This past weekend the gospel in our lectionary for the 33rd Sunday of Ordinary Time, year A, was from Matthew 25: 14-30, The Parable of the Talents. A talent is the value of 75 pounds of gold or silver – a LOT of money! The master went on a journey and entrusted to the first servant were five talents, the second servant - two talents, and the third - one talent, each according to his ability.
The first two doubled what they were entrusted with, while the third saved it and made nothing. The first two were trustworthy, their master was pleased, and he promoted them to more responsibility commenting, “Come, share your master’s joy!”
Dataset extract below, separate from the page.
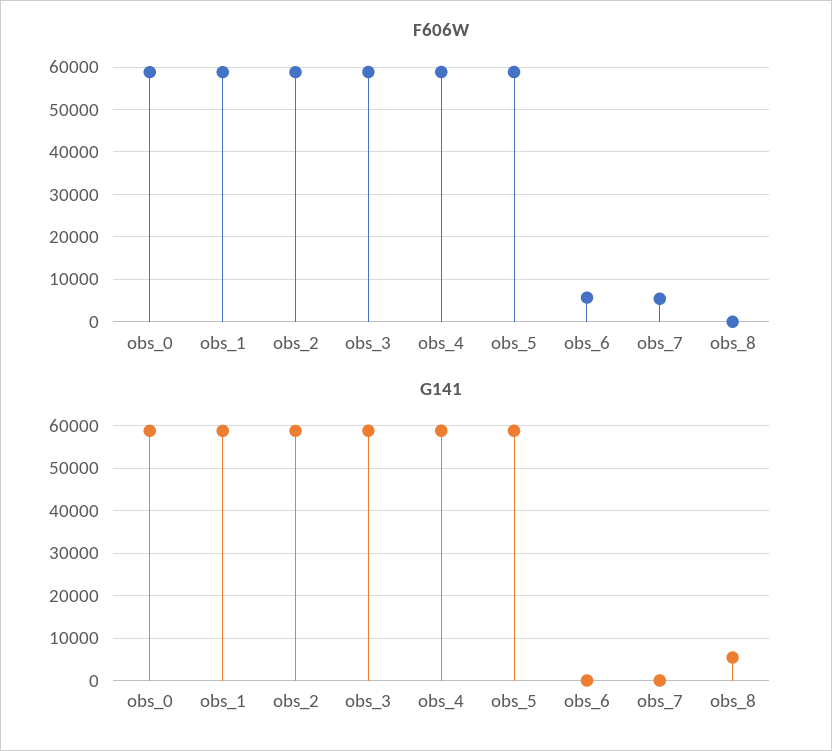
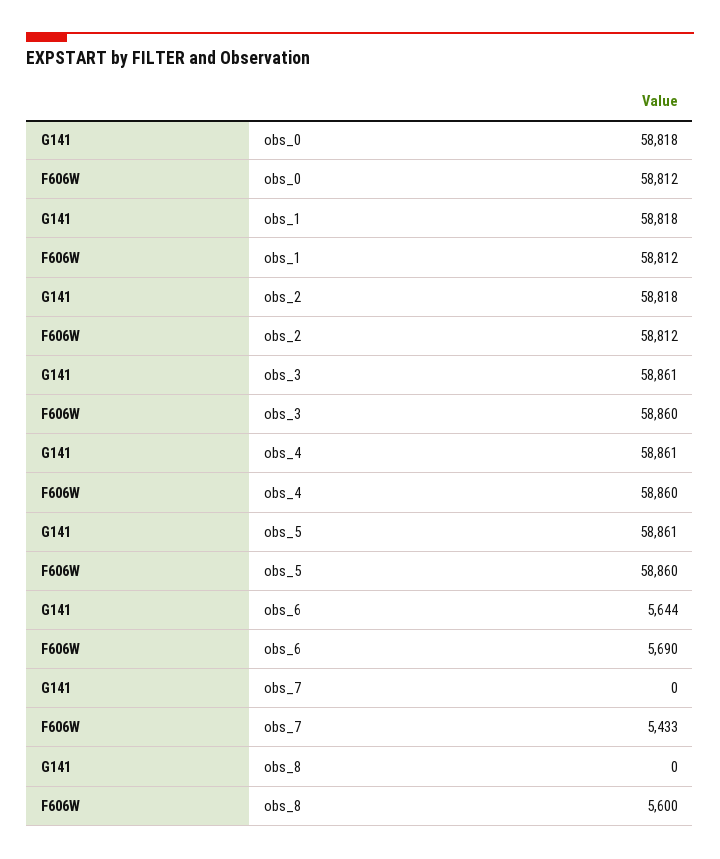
F606W, obs_8: 0 -> 5600
G141, obs_6: 0 -> 5644
G141, obs_8: 6000 -> 0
The third did not feel empowered or trusted, but rather feared the master, and so buried the one talent. His poor relationship to the master led to a bad decision made out of fear. At the accounting he says, “I knew you were a demanding person, harvesting where you did not plant and gathering where you did not scatter; so out of fear I went off and buried your talent in the ground.” As a result the master takes away his one talent and gives it to the more fruitful first servant. Then he casts out the third servant into the darkness “where there will be wailing and grinding of teeth.”
The relationship of fear and the poor attitude of the third servant led to bad judgment and disastrous consequences, while the opposite was true of the other two servants. The casting out of the third servant only confirmed what their relationship was – or was not.
Psalm 111:10 says that the beginning of wisdom is fear of the lord. But scripture also says that perfect love casts out fear (1 Jn 4:18). Eventually, one’s relationship with God is meant to grow into one of love, of trustworthiness leading to the fruitful investment of the abilities and talents the lord has given to us. Failure to capitalize on those gifts leads to loss of the gifts, and much more — it is a sober lesson.
Curiously, the Old Testament reading paired with this gospel is from Proverbs 31, the blessings of a really good wife. It is a wonderful list of what a good wife means to her husband, and how he should esteem her — I recommend the entire chapter. She is trustworthy, industrious, diligent, strong, loving, faithful, generous to the poor, virtuous in deed and reputation and praised by her husband. It shows how a marriage relationship can illustrate the parable of the talents when both husband and wife entrust themselves to God and to one another in love and respect.
It is an ideal truly worth striving for; they who accomplish this vision, find true freedom in serving and loving one another. This is freedom in the truest sense: that we were made to serve God and one another. When it works, it truly gives witness to the grace of God bursting into the world.